If a tie cannot be broken through the above methods, the team that scored the most points in the round robin will have the higher position. Failing that, a coin toss will come into play.
Who are the main contenders?
In a development that will surprise absolutely no one, Canterbury are going to be good again. There is a whole lot to like in this squad, not just in their established names, but there are players like Crusaders duo Corey Kellow and Dominic Gardiner who have earned their first full-time contracts with the provincial team for this season. Canterbury are going to be good in every aspect of the game and, on paper, will be very hard to beat.
D-Mac is back. The dynamic Damian McKenzie will make his return in Waikato’s tri-colours, and with the side coming off a competition-winning campaign you can expect them to look capable of backing that up. While some teams have been hit by All Blacks selections, Waikato have had the opposite happen as Luke Jacobson will be available to join an already strong pack. Like Canterbury, Waikato will be strong in all areas, and with the speed in their backline they will be able to attack from anywhere.
The Mako are strong again in 2022, although they have been hit a bit more through All Blacks selections than in recent years. In the past, they have been able to rely on Finlay Christie at halfback and the attacking presence of Leicester Fainga’anuku, but they both join Sevu Reece, Shannon Frizell, David Havili, Will Jordan and Tyrel Lomax on All Blacks duty for the Rugby Championship. That said, they have plenty of talent and experience to give the competition a shake; the locking duo of Pari Pari Parkinson and Quinten Strange is one of the strongest in the competition, while the likes of Mitch Hunt, Alex Nankivell and Andrew Makalio will make their presence felt.
After missing plenty of time in 2021 due to Covid-19, Auckland will be back with a vengeance this season. This is a side that is going to put up points, with the likes of Salesi Rayasi, AJ Lam and Zarn Sullivan headlining a solid backline contingent behind a strong and established pack.

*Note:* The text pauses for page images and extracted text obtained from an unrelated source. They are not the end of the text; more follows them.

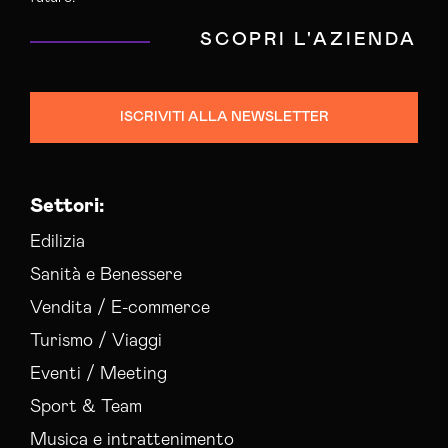
SCOPRI L'AZIENDA
ISCRIVITI ALLA NEWSLETTER
Settori:
Edilizia
Sanità e Benessere
Vendita / E-commerce
Turismo / Viaggi
Eventi / Meeting
Sport & Team
Musica e intrattenimento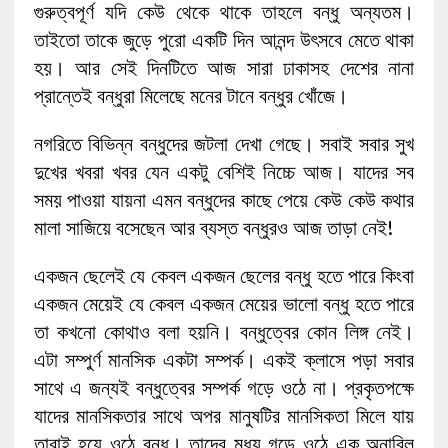
গুরুত্বপূর্ণ যদি কেউ থেকে থাকে তাহলে বন্ধু অন্যতম।
তাইতো তাকে জুড়ে পুরো একটি দিন আনন্দ উৎসবে মেতে থাকা
হয়। আর সেই দিনটিতে আজ সারা ঢাকাসহ দেশের নানা
প্রান্তেই বন্ধুরা মিলেছে মনের টানে বন্ধুর খোঁজে।
নগরিতে বিভিন্ন বন্ধুদের জটলা দেখা গেছে। সবাই সবার সুখ
দুখের খবরা খবর যেন একটু বেশিই নিচ্চে আজ। যাদের সব
সময় পাওয়া যায়না এমন বন্ধুদের কাছে পেয়ে কেউ কেউ কথার
মালা সাজিয়ে বসেছেন আর ব্যস্ত বন্ধুরও আজ তাড়া নেই!
একজন ছেলেই যে কেবল একজন ছেলের বন্ধু হতে পারে কিংবা
একজন মেয়েই যে কেবল একজন মেয়ের ভালো বন্ধু হতে পারে
তা কখনো কোথাও বলা হয়নি। বন্ধুত্বের কোন লিঙ্গ নেই।
এটা সম্পুর্ণ মানসিক একটা সম্পর্ক। একই ক্লাসে পড়া সবার
সাথে এ জন্যই বন্ধুত্বের সম্পর্ক গড়ে ওঠে না। প্রকৃতপক্ষে
যাদের মানসিকতার সাথে অপর মানুষটির মানসিকতা মিলে যায়
তারাই হয়ে ওঠে বন্ধু। তাদের মধ্য গড়ে ওঠে এক অনাবিল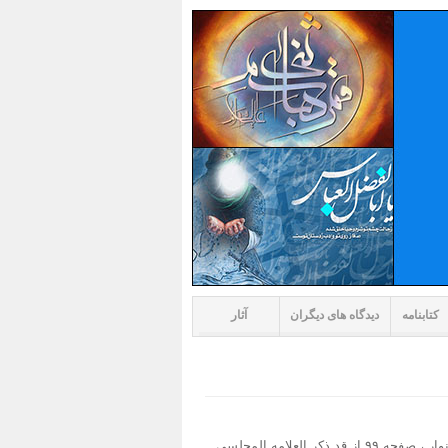
کتابنامه
دیدگاه های دیگران
آثار
علامه مجلسی؛ درجلد۱۰۲بحارالانوار ، صفحه ۹۹ از قد ذکر العلامه المجلسی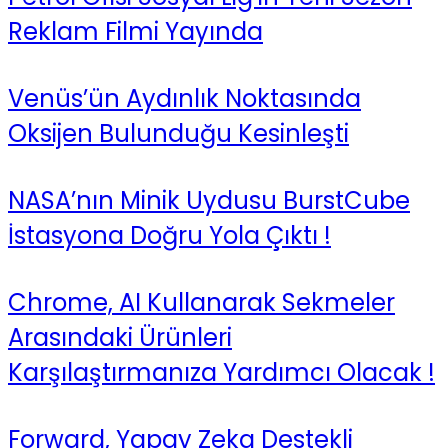
Reklam Filmi Yayında
Venüs’ün Aydınlık Noktasında
Oksijen Bulunduğu Kesinleşti
NASA’nın Minik Uydusu BurstCube
İstasyona Doğru Yola Çıktı !
Chrome, AI Kullanarak Sekmeler
Arasındaki Ürünleri
Karşılaştırmanıza Yardımcı Olacak !
Forward, Yapay Zeka Destekli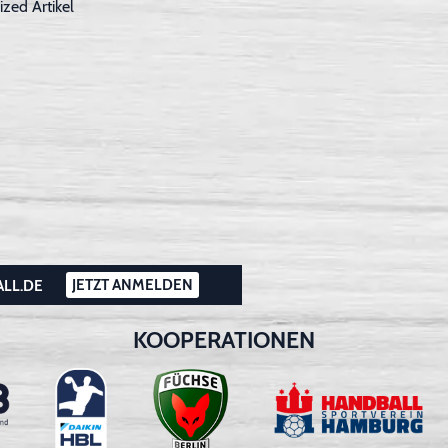
ized Artikel
JETZT ANMELDEN
ALL.DE
KOOPERATIONEN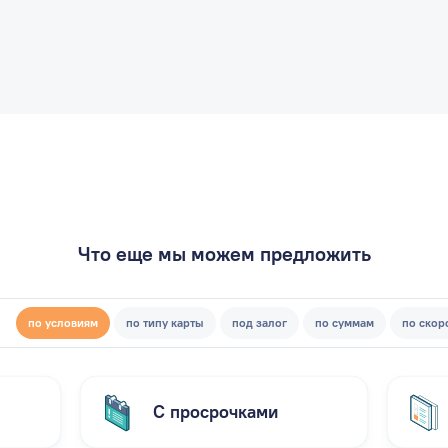
Что еще мы можем предложить
по условиям
по типу карты
под залог
по суммам
по скор
С просрочками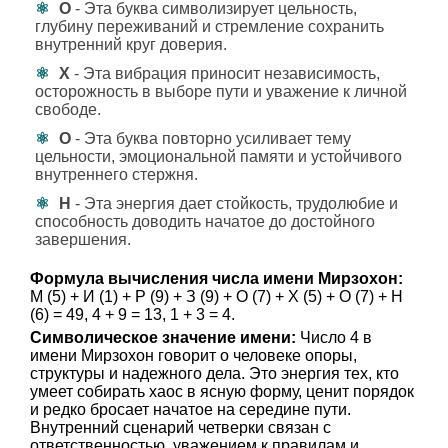
О
- Эта буква символизирует цельность,
глубину переживаний и стремление сохранить
внутренний круг доверия.
Х
- Эта вибрация приносит независимость,
осторожность в выборе пути и уважение к личной
свободе.
О
- Эта буква повторно усиливает тему
цельности, эмоциональной памяти и устойчивого
внутреннего стержня.
Н
- Эта энергия дает стойкость, трудолюбие и
способность доводить начатое до достойного
завершения.
Формула вычисления числа имени Мирзохон:
М (5) + И (1) + Р (9) + З (9) + О (7) + Х (5) + О (7) + Н
(6) = 49, 4 + 9 = 13, 1 + 3 = 4.
Символическое значение имени:
Число 4 в
имени Мирзохон говорит о человеке опоры,
структуры и надежного дела. Это энергия тех, кто
умеет собирать хаос в ясную форму, ценит порядок
и редко бросает начатое на середине пути.
Внутренний сценарий четверки связан с
ответственностью, уважением к правилам и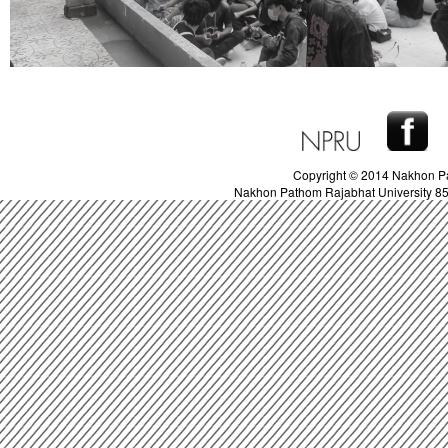
Copyright © 2014 Nakhon Pa
Nakhon Pathom Rajabhat University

Yes, I am once again falling into the trap of assuming Wellington are going to be good based on their roster. It’s hard not to this season. The Lions don’t have a lot of All Blacks, but they have a lot of fringe stars or former All Blacks on the roster; TJ Perenara, Asafo Aumua, Julian Savea among them. They don’t have a lot of established talent in the pack which could be an issue, hence them landing in the wildcards, but the depth in the backline makes them dangerous for any team.
If you’re not from Hawke’s Bay and/or haven’t been following the team for the past few years, there will be many unfamiliar names in this squad, but they’re a unit who are very familiar with one another. Not only have they maintained their core from a 7-1 campaign last year, a lot of the team (10, if we’re being specific) have been together through the Super Rugby season with Moana Pasifika, and they are boosted by the services of halfback Brad Weber. Watch this space, because they’re going to upset some of the bigger teams in this competition.
It’s also worth noting they are the current Ranfurly Shield holders. Their first defense of the NPC season comes in round two against Counties Manukau.
The Bulls have named a settled squad for this season and although they have the Barrett trio, Stephen Perofeta and Tupou Vaa’i away with the All Blacks, and Josh Lord out with injury, they have depth in most positions. Backline general Jayson Potroz will again be an important part of this team’s success, while their pack will be formidable and provide the platform for their speedsters out wide. A wildcard in the finest sense of the term – they probably shouldn’t contend with some of the bigger teams, but they will.
Round one fixtures
Friday August 5
Manawatu v Canterbury. Palmerston North, 7.05pm.
Saturday August 6
Counties Manukau v Otago. Pukekohe, 2.05pm.
Waikato v Hawke’s Bay. Hamilton, 4.35pm.
Auckland v North Harbour. Auckland, 7.05pm.
Sunday August 7
Taranaki v Northland. New Plymouth, 2.05pm.
Tasman v Southland. Nelson, 2.05pm.
Wellington v Bay of Plenty. Wellington, 4.35pm.